いつの間にか「日本の天下」
スマートフォンから自動車まで、あらゆる電子機器に内蔵されている半導体は「産業のコメ」と呼ばれます。私たちの生活に欠かせないこの半導体をめぐり、米国と韓国が今、ギクシャクしています。日本も加えた3カ国の思惑をわかりやすく解説します。(シリーズ2/計6回)
半導体の特許開放は、開発企業である米通信大手AT&Tが独占禁止法違反に問われるのを恐れ、1950年代初旬に有料公開に踏み切った。日本企業は同社から基本特許を買い、製法特許やノウハウなどは技術提携によってアメリカ・ラジオ会社(RCA)などから手に入れた。問題はこのあと起きた。

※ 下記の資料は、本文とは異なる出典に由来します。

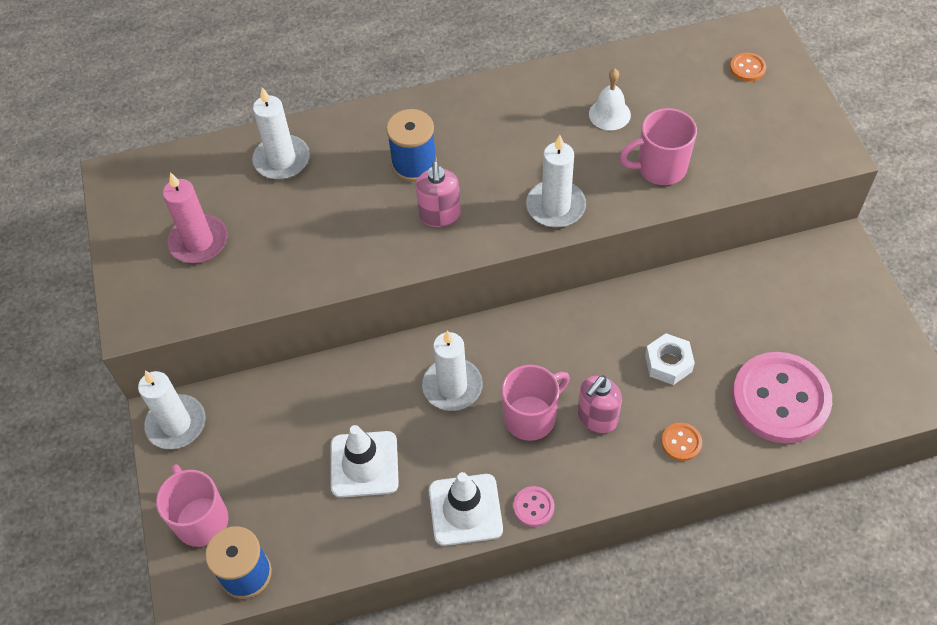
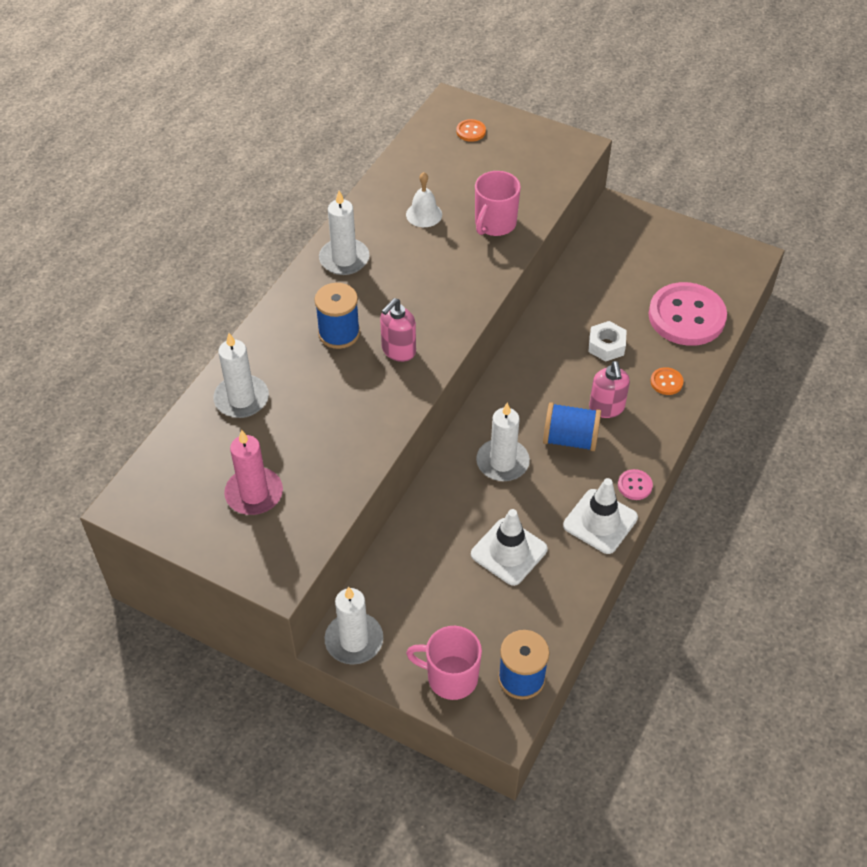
camera: 50 degrees left, 5 degrees down
pink soap dispenser [416,161,461,227] -> pink soap dispenser turned 90 degrees clockwise [380,298,416,362]
pink mug [501,365,570,441] -> blue spool [543,402,601,451]
white candle [526,135,586,227] -> white candle moved to [319,191,369,275]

半導体ロイヤルティー(使用料)は米企業にとって「甘い毒が入った酒」のようなものだ。これに酔っているうちに、日本への技術流出が加速し、その成長が米国の半導体産業を“食い荒らす”事態にまで至ったのだ。
米国の半導体技術を導入したソニー、シャープなどは、トランジスターラジオや電子計算機といった、当時の先端電子製品の道を開き、新しい市場を作り出した。1980年代には、メモリー半導体市場全体で日本企業の占める割合が80%に達し、米企業の生存を脅かした。NECを筆頭に、東芝、日立、富士通、三菱、松下(現パナソニック)といった企業は、DRAMなど世界のメモリー半導体市場を総なめにした。
DRAMの先駆けだったインテルは1984年の段階でDRAMを諦め、CPU(中央処理装置)に事業を転換した。日本に特許を提供したRCAは、1986年に閉鎖した。こうした危機感が米国内で高まり、日本の半導体企業を規制するきっかけとなった。
半導体市場調査会社のICインサイツによると、1990年当時、NECをはじめ東芝、日立、富士通、三菱、松下の日本企業6社がDRAM市場の80%を占めていた。トップ10のうち、米企業はインテル、テキサス・インスツルメンツ(TI)、モトローラの3社にとどまった。
1947年のトランジスター開発以後、1980年代を迎えるまで、半導体市場は米企業が君臨していた。それがいつの間にか「日本の天下」となった――。1981年に発足したレーガン政権はこの事実に大きな危機感を抱いた。